_Stored data entries_
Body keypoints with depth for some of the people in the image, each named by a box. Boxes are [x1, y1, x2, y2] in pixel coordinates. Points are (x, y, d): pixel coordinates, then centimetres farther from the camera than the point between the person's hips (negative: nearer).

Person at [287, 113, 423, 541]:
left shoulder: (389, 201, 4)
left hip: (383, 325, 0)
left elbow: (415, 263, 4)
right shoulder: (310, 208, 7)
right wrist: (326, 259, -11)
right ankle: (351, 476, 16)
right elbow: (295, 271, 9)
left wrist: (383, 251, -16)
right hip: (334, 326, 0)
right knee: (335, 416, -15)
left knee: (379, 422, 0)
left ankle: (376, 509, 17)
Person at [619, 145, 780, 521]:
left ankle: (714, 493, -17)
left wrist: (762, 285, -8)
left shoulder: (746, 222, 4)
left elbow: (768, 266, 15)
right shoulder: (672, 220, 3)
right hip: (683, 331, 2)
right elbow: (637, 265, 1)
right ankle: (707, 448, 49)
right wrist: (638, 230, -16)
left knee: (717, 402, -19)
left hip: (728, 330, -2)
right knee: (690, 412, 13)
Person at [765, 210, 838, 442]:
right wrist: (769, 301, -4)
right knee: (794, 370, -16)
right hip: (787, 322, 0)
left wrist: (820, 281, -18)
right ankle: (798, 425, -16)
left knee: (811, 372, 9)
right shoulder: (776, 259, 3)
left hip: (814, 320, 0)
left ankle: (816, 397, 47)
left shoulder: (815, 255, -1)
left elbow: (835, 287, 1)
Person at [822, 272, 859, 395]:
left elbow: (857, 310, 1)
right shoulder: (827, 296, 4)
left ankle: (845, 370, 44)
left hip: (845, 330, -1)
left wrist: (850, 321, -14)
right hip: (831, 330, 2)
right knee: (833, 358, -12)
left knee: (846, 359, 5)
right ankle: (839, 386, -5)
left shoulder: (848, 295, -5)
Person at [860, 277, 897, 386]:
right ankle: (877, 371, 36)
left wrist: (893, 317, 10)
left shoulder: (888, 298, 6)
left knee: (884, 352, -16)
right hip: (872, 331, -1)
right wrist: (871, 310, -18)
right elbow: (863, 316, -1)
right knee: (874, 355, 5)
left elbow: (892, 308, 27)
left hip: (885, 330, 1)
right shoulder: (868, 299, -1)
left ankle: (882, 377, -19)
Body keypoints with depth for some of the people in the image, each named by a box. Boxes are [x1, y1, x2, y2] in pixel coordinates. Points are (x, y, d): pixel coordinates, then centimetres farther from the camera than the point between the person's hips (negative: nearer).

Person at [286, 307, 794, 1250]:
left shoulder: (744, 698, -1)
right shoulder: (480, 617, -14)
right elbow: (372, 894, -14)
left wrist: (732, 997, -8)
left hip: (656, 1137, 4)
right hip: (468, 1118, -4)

* * *

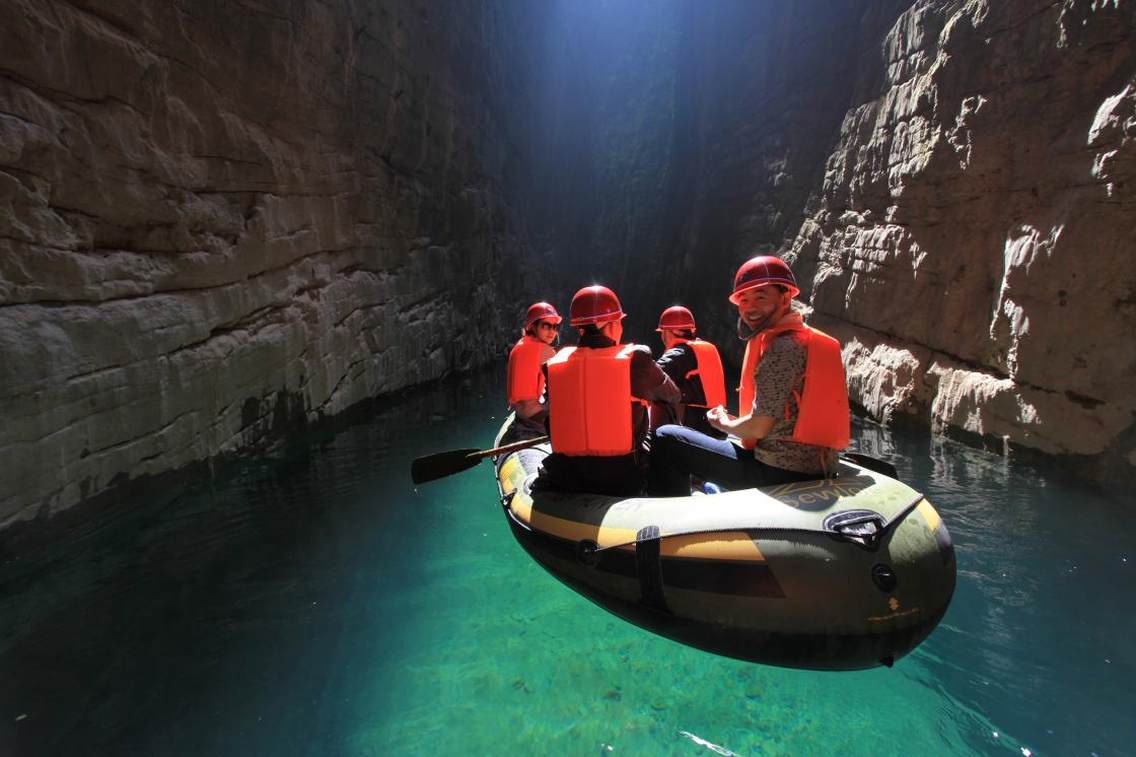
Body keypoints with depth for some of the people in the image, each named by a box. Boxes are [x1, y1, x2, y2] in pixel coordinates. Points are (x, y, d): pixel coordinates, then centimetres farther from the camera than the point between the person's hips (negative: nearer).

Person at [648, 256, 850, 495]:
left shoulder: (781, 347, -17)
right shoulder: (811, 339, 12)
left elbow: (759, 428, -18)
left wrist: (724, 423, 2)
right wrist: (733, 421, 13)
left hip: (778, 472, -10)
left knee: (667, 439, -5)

_Work required_
All that belongs in your answer is the stretch of entries above from the line with "left elbow: (759, 428, -18)" through the line with "left knee: (667, 439, -5)", printed exactly.

_Answer_
left elbow: (759, 428, -18)
left wrist: (724, 423, 2)
right wrist: (733, 421, 13)
left hip: (778, 472, -10)
left knee: (667, 439, -5)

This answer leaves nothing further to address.